▶ _Activity_
Pictures are not part of the answer. Write out exactly the lines from the one containing "Table 3. Regression" through the end of the material below.

>>>>

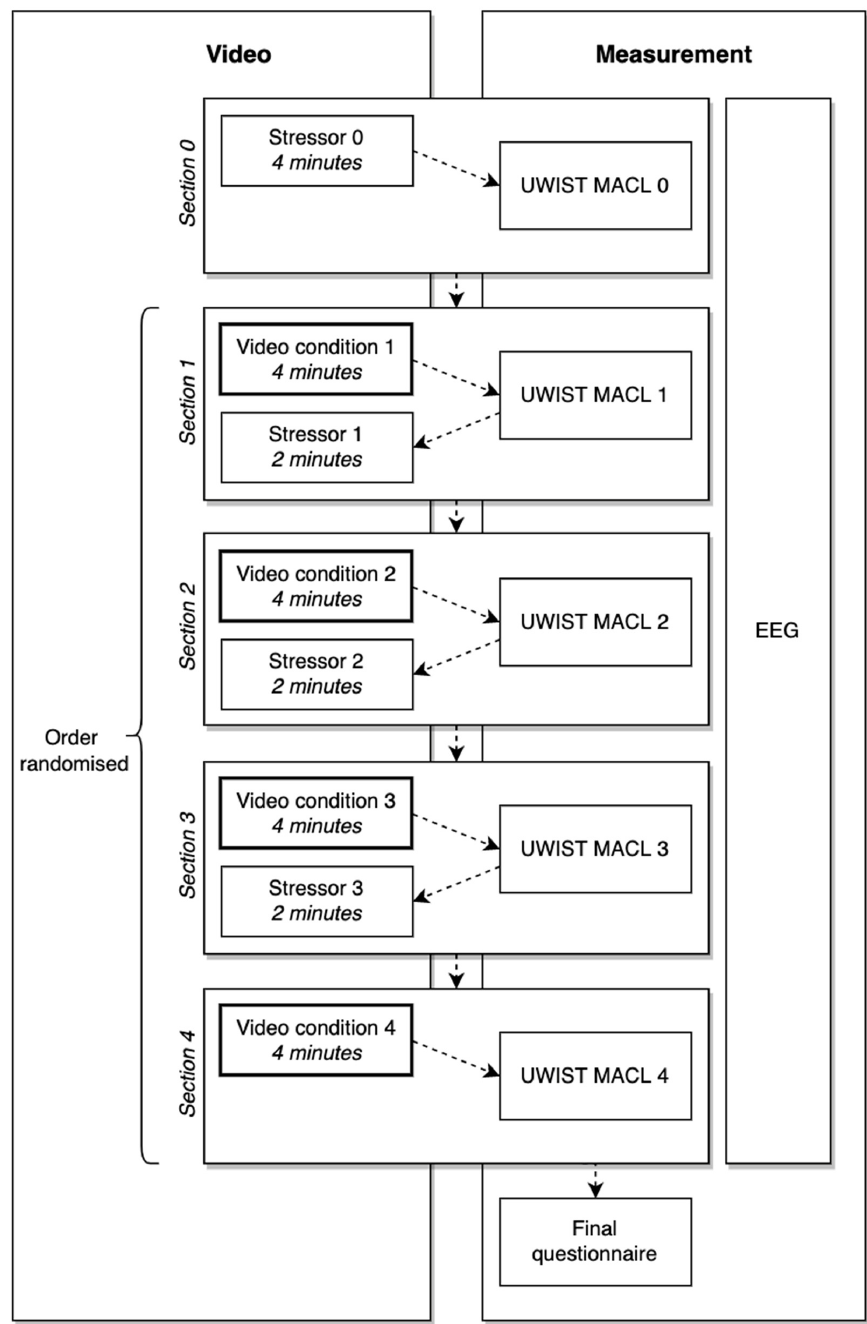
Figure 3. Experiment procedure.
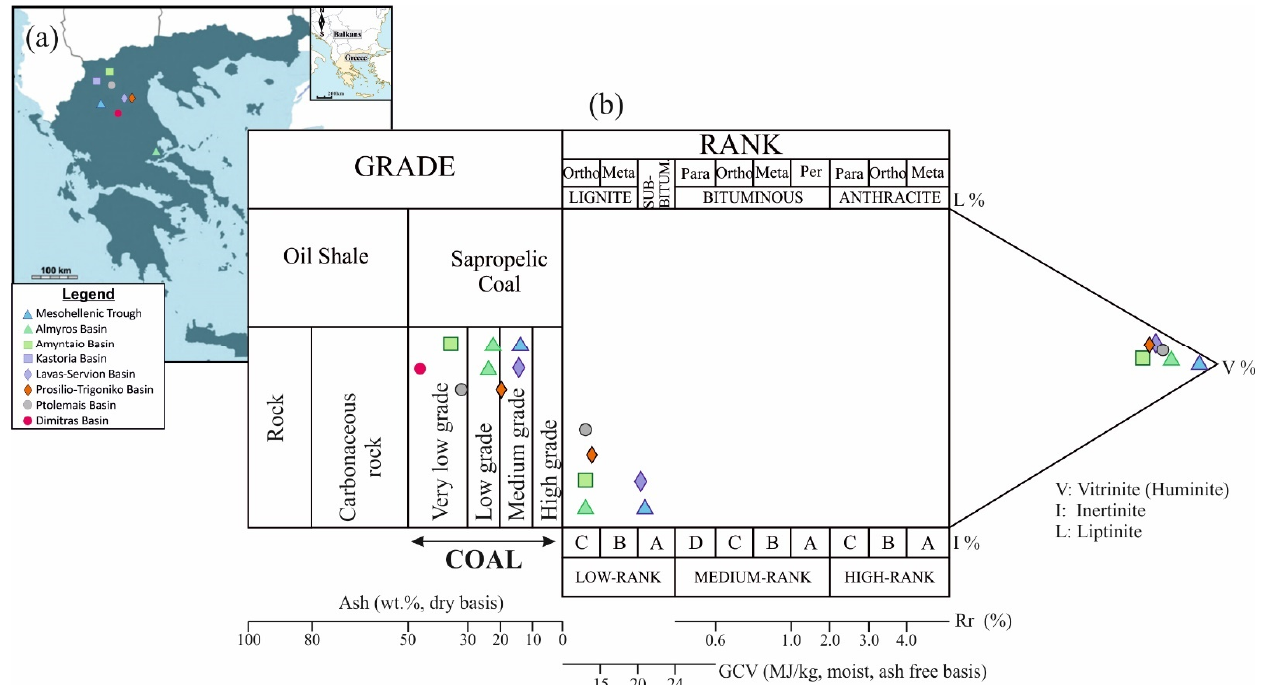
Figure 1. ( a ) Map of Greece indicating the studied coal basins; ( b ) ECE-UN classification of the reviewed coal basins [2] .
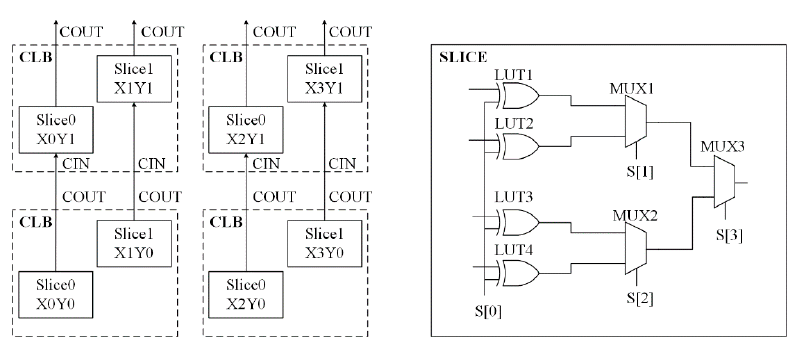
Figure 8. Hardware resource of Xilinx A-7 field programmable gate arrays (FPGA).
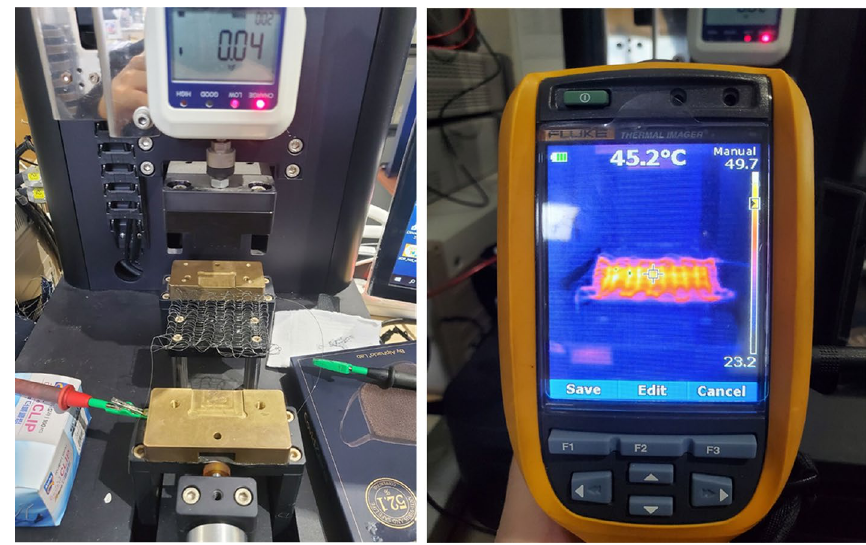
Fig. 4 Measuring driving force of real shape memory textile actuator with Universal Testing Machine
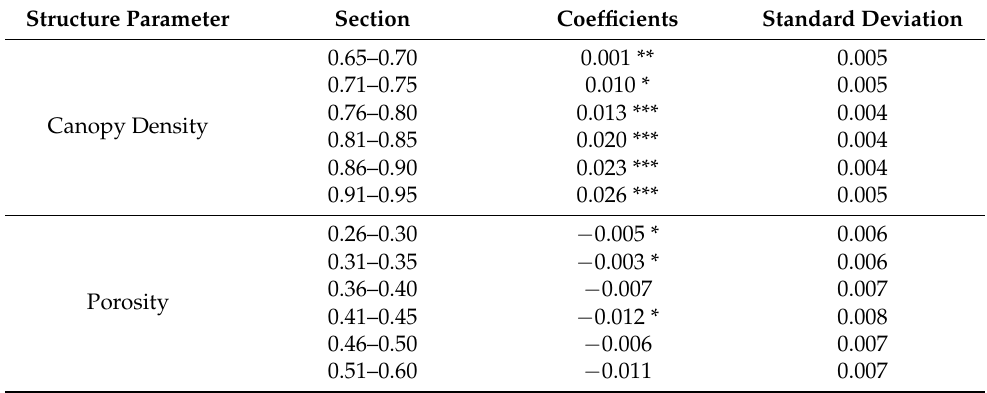
Table 3. Regression analysis on canopy density, porosity, vegetation type, and humidifying volume. Structure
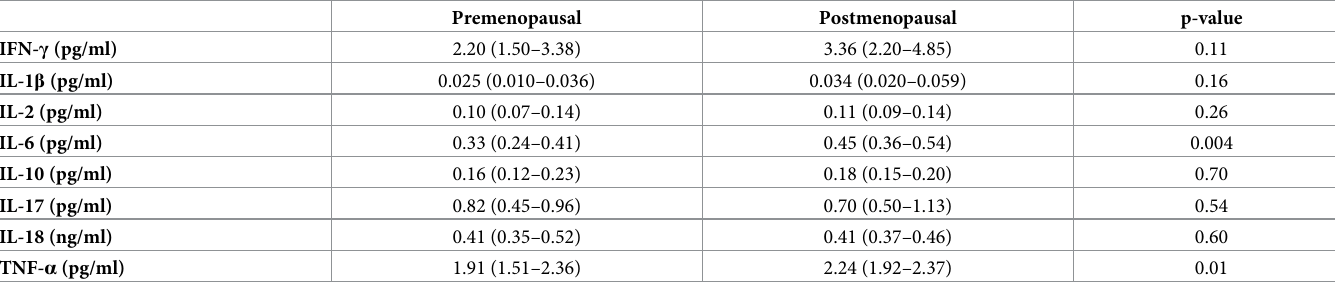
T-cell subsets were analyzed on 27 study participants. Postmenopausal women had a signifi- cantly higher number of circulating CD3+ lymphocytes (1,336 cells/ μ l (1,253–1,515) vs. 1,128 cells/ μ l (820–1,380), p = 0.04) compared to premenopausal women (Fig 1A). However, post- Table 4. Plasma cytokine levels in pre- and postmenopausal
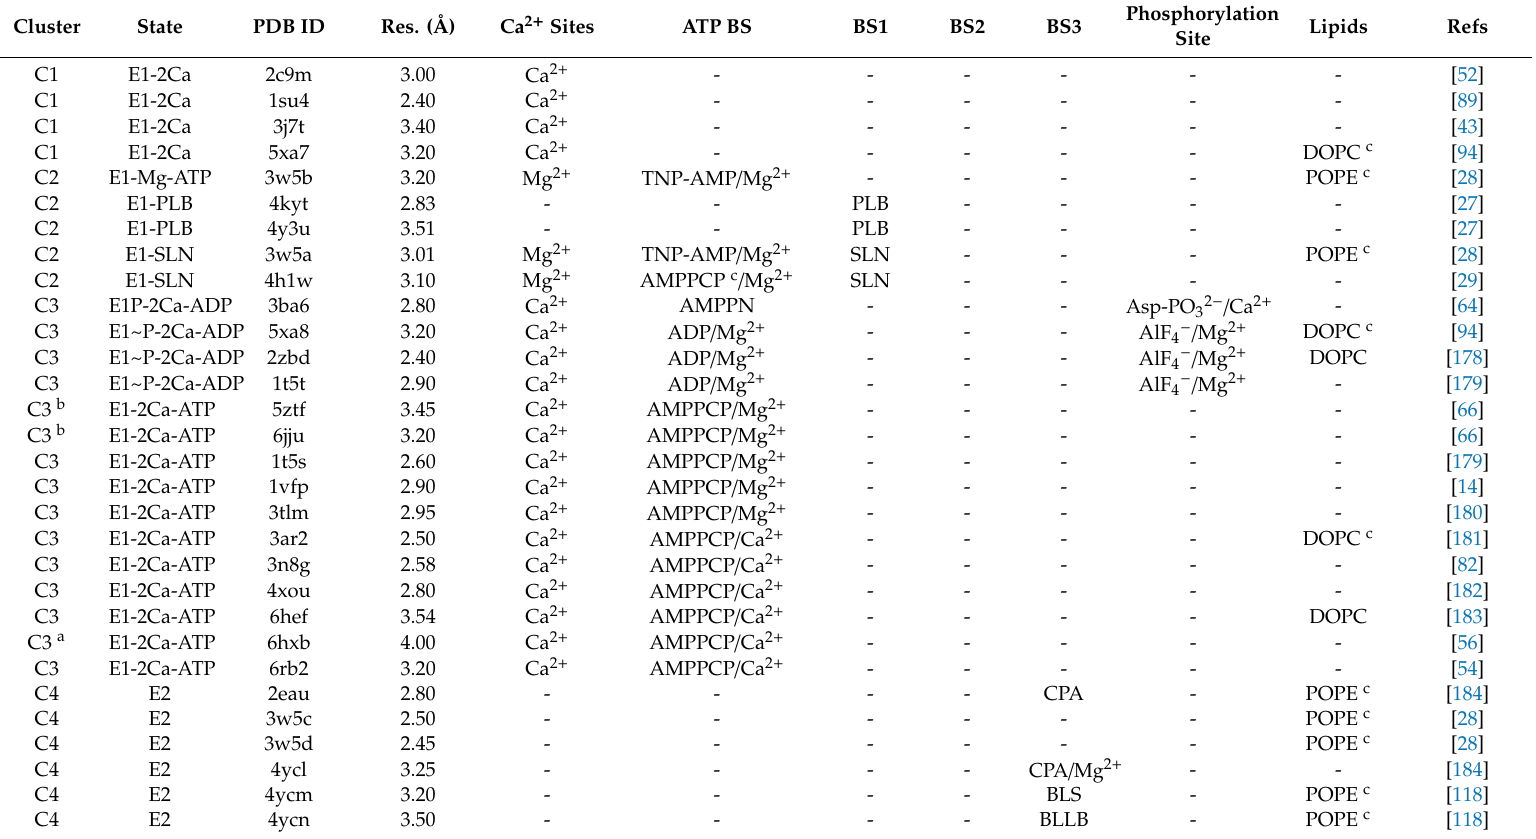
Table A1. Published SERCA structures classified using RMSD-based clustering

<<<<

▶ _Expected answer_
Table 3. Regression analysis on canopy density, porosity, vegetation type, and humidifying volume. Structure
T-cell subsets were analyzed on 27 study participants. Postmenopausal women had a signifi- cantly higher number of circulating CD3+ lymphocytes (1,336 cells/ μ l (1,253–1,515) vs. 1,128 cells/ μ l (820–1,380), p = 0.04) compared to premenopausal women (Fig 1A). However, post- Table 4. Plasma cytokine levels in pre- and postmenopausal
Table A1. Published SERCA structures classified using RMSD-based clustering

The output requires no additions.